Work to be completed: Look at the entries below and restate word for word the lines from the first through the one that has "certain audience measurement".

*** Opening of Records to use ***

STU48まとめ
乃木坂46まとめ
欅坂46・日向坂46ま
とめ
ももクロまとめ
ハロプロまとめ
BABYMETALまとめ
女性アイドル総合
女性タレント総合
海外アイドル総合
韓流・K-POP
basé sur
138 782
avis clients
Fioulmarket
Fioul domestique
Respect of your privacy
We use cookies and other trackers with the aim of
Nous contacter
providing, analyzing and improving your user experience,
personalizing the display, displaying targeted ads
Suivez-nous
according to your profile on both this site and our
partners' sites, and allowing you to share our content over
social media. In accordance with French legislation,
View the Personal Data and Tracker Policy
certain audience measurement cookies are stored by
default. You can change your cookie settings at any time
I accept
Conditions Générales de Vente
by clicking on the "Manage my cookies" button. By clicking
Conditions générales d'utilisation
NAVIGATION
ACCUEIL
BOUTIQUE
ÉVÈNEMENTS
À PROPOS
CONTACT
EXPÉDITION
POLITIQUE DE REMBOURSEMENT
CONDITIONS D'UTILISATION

*** Close of Records to use ***

Your response:
STU48まとめ
乃木坂46まとめ
欅坂46・日向坂46ま
とめ
ももクロまとめ
ハロプロまとめ
BABYMETALまとめ
女性アイドル総合
女性タレント総合
海外アイドル総合
韓流・K-POP
basé sur
138 782
avis clients
Fioulmarket
Fioul domestique
Respect of your privacy
We use cookies and other trackers with the aim of
Nous contacter
providing, analyzing and improving your user experience,
personalizing the display, displaying targeted ads
Suivez-nous
according to your profile on both this site and our
partners' sites, and allowing you to share our content over
social media. In accordance with French legislation,
View the Personal Data and Tracker Policy
certain audience measurement cookies are stored by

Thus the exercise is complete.